* start SUPPLIED TEXT *

Body Ply Skim Layer

Abstract

A body ply skim layer in which a reinforcing ply is embedded, arranged at a distance T from an outer surface of the body ply skim layer and at a distance B from an inner surface of the body ply skim layer, such as to define an asymmetry index AT equal to 100×(T−B/T+B). The asymmetry index AT is greater than −100 and less than 0.

Description

The present invention relates to a Body Ply Skim layer having characteristics such as to allow for a drastic reduction in the thickness of the innerliner layer, if not its complete elimination.

The innerliner is an inner rubber layer that, insofar as it is substantially impermeable to air, is used in tubeless pneumatic tires in order to maintain under pressure the air within the inner cavity of the pneumatic tire. Moreover, the innerliner must ensure that oxygen remains as much as possible confined within the inner cavity and does not spread within those compounds that constitute the other parts of the pneumatic tire, thereby leading to degradation phenomena.

In the manufacture of pneumatic tires, in order to ensure the required standards of strength and durability, reinforcing plies are used that are made from a thermoplastic material (e.g. nylon, rayon, polyester, aramid, PET). The rubber layer arranged such as to encompass the plies is indicated with the English wording “body ply skim” and is, generally, in direct contact with the innerliner layer.

As is known, within the pneumatic tire industry there is a need to reduce the weight of the pneumatic tire with positive repercussions in terms of the overall energy consumption of the vehicle and the rolling resistance of the same.

As may be immediately obvious to a person skilled in the art, a reduced thickness of the innerliner layer or, indeed, its elimination, necessarily translates into a lower quantity of material used, with the obvious advantages that this entails both in terms of productivity and in terms of lower weight for the pneumatic tire itself, with positive effects upon the overall energy consumption of the vehicle and upon the rolling resistance.

* end SUPPLIED TEXT *
* start TASK INPUTS *

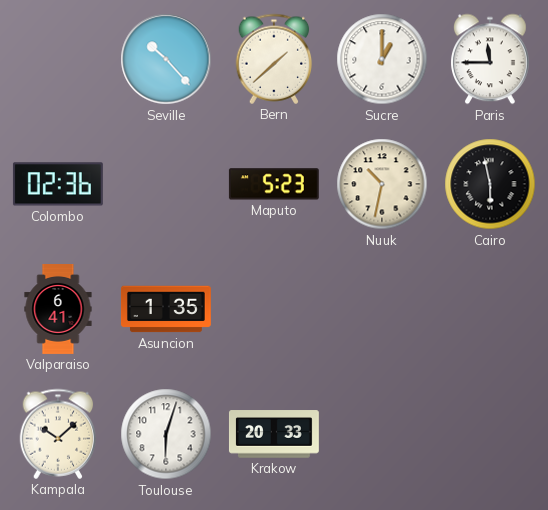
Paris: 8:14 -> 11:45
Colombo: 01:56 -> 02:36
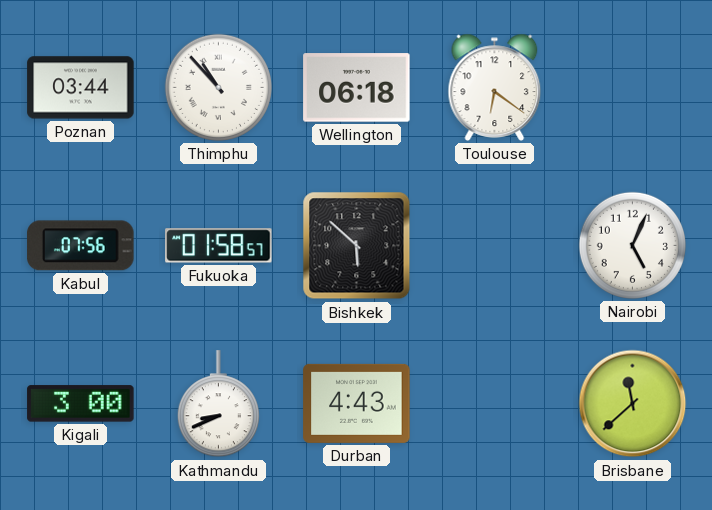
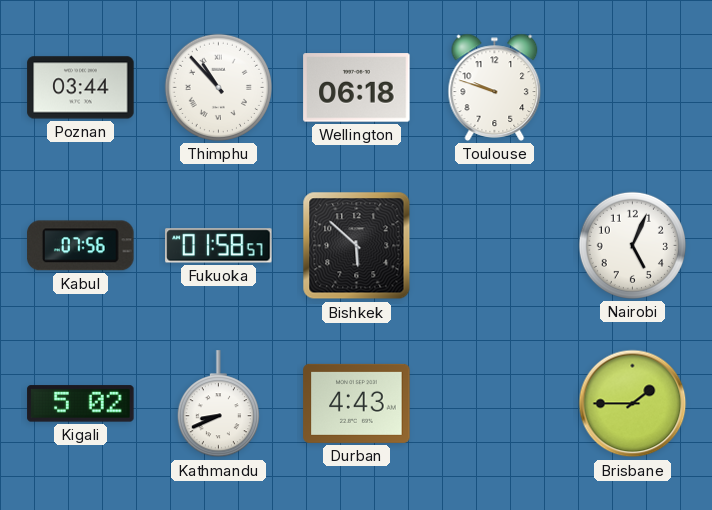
Toulouse: 6:21 -> 9:48
Kigali: 3:00 -> 5:02
Brisbane: 11:38 -> 1:45
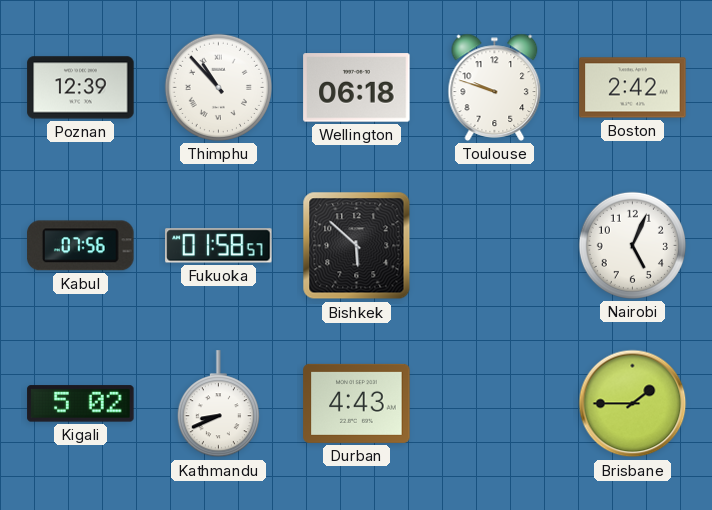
Poznan: 03:44 -> 12:39
Boston: none -> 2:42
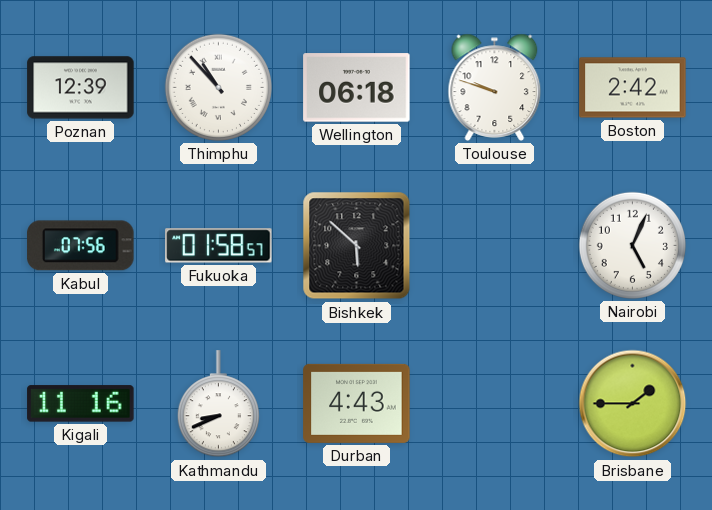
Kigali: 5:02 -> 11:16
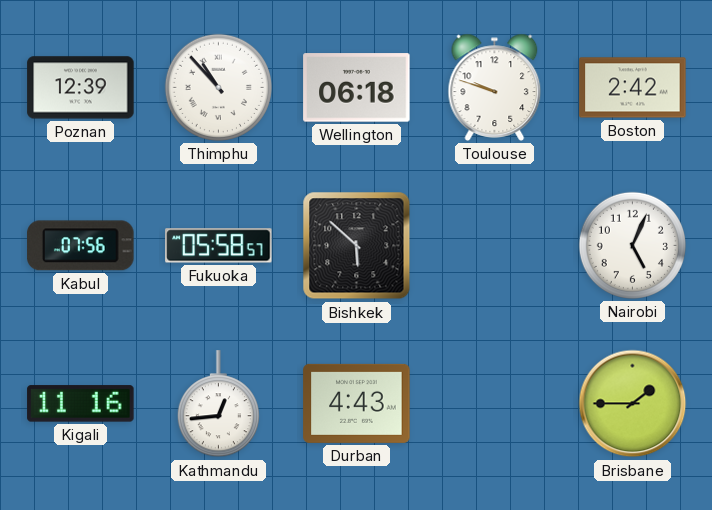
Fukuoka: 01:58 -> 05:58
Kathmandu: 8:41 -> 12:44
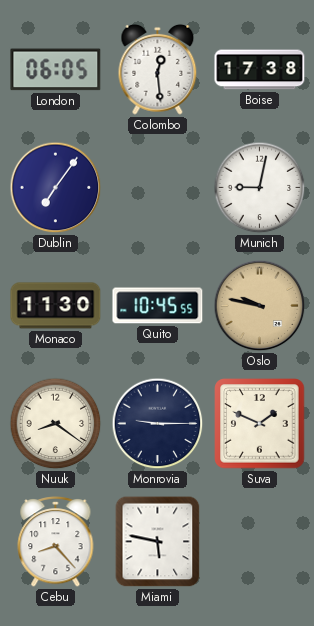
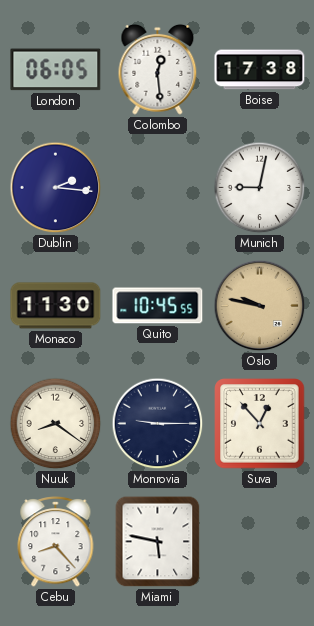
Dublin: 7:06 -> 2:16
Suva: 1:49 -> 12:53
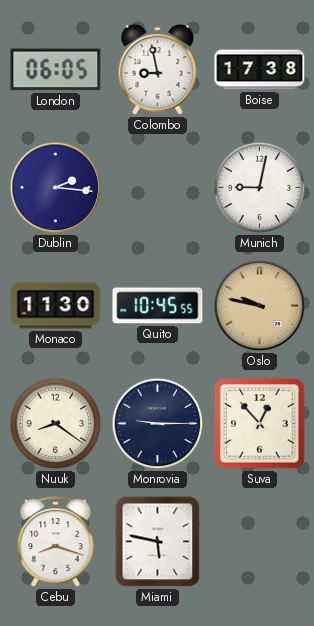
Colombo: 12:29 -> 8:58
Cebu: 8:23 -> 8:18
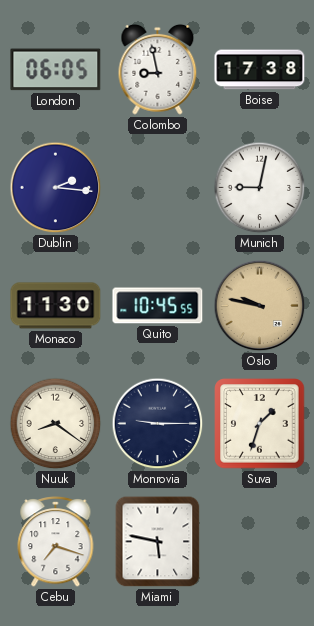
Suva: 12:53 -> 1:33
Cebu: 8:18 -> 7:18
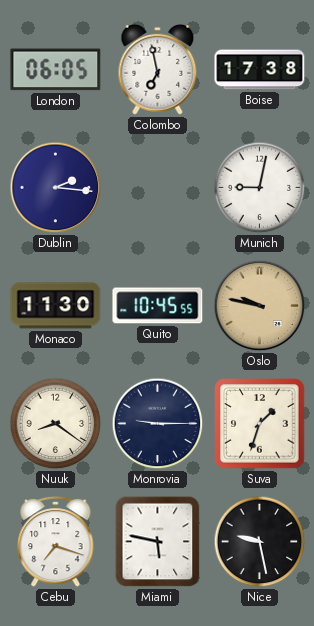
Colombo: 8:58 -> 6:58
Nice: none -> 9:28
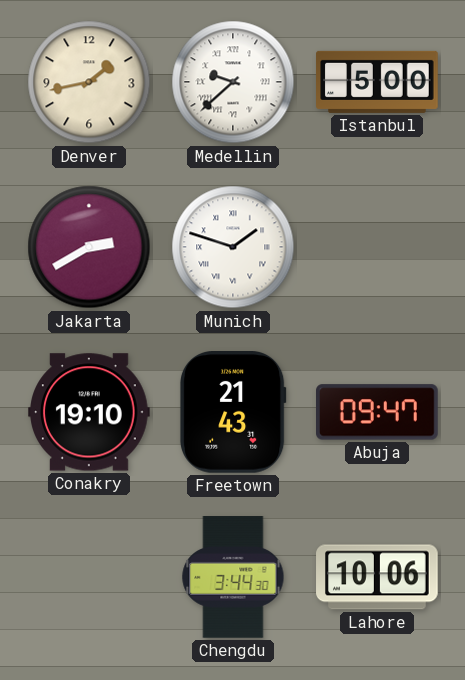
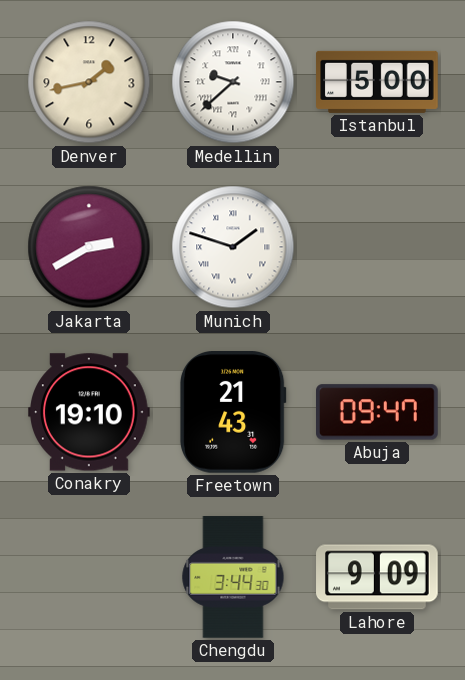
Lahore: 10:06 -> 9:09
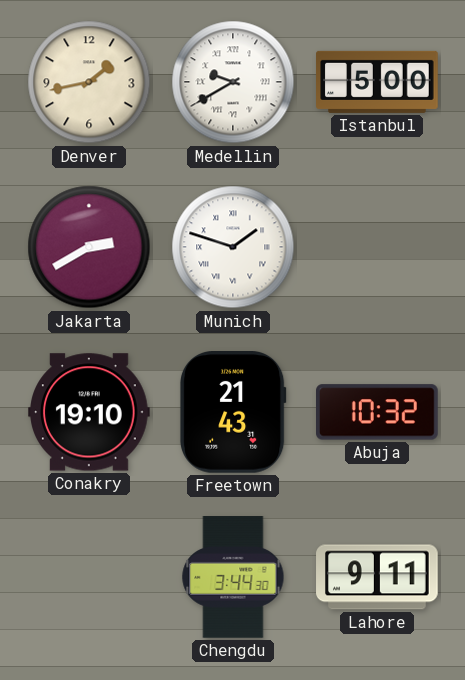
Medellin: 9:38 -> 9:40
Abuja: 09:47 -> 10:32
Lahore: 9:09 -> 9:11
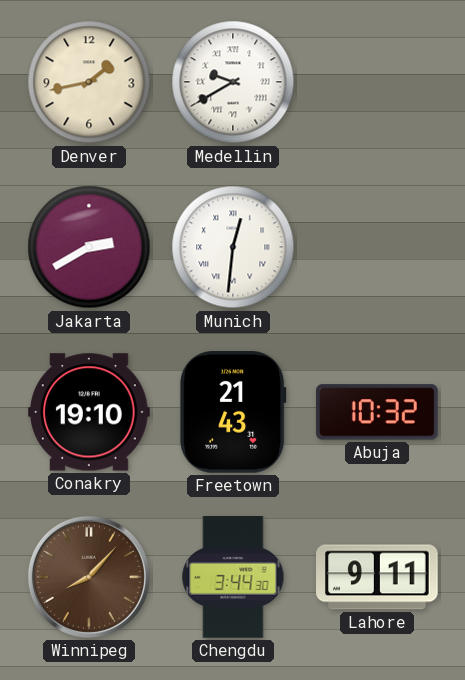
Istanbul: 5:00 -> none
Munich: 1:48 -> 12:31
Winnipeg: none -> 8:07
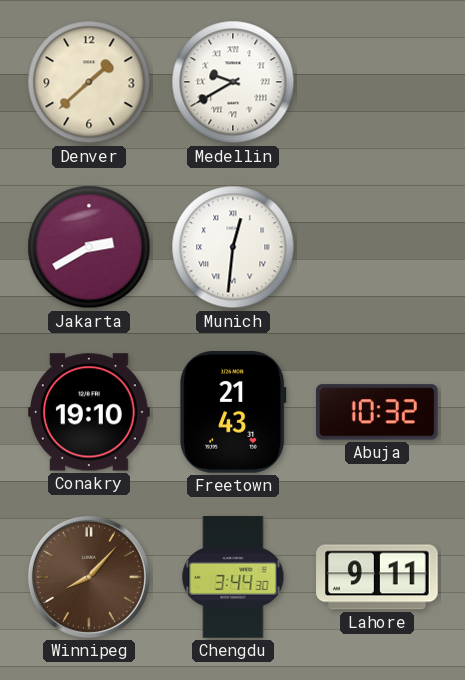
Denver: 1:43 -> 1:38
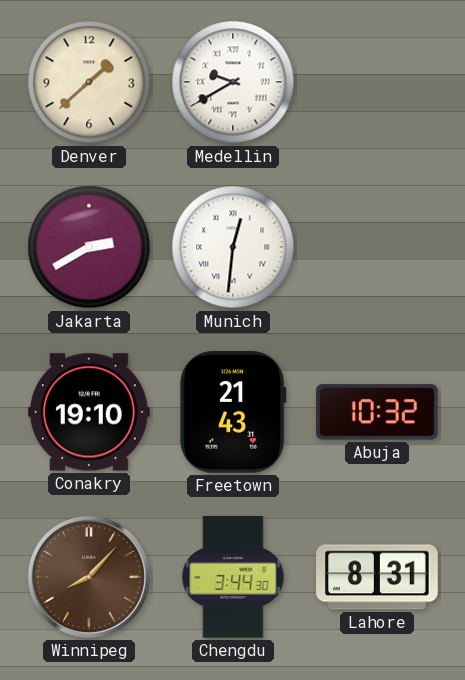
Lahore: 9:11 -> 8:31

* end TASK INPUTS *

# INSTRUCTION 1:
According to the patent excerpt, within what range does the asymmetry index AT fall?
# INSTRUCTION 2:
Render everything in the listing from the line containing "Colombo: 8:58 -> 6:58" down to the end of the listing as a JSON list of strings, one string per line, with blank lines and the picture lines left out.
The patent excerpt and the listing are unrelated to each other.

# ANSWER 1:
It is greater than −100 and less than 0.

# ANSWER 2:
[
  "Colombo: 8:58 -> 6:58",
  "Nice: none -> 9:28",
  "Lahore: 10:06 -> 9:09",
  "Medellin: 9:38 -> 9:40",
  "Abuja: 09:47 -> 10:32",
  "Lahore: 9:09 -> 9:11",
  "Istanbul: 5:00 -> none",
  "Munich: 1:48 -> 12:31",
  "Winnipeg: none -> 8:07",
  "Denver: 1:43 -> 1:38",
  "Lahore: 9:11 -> 8:31"
]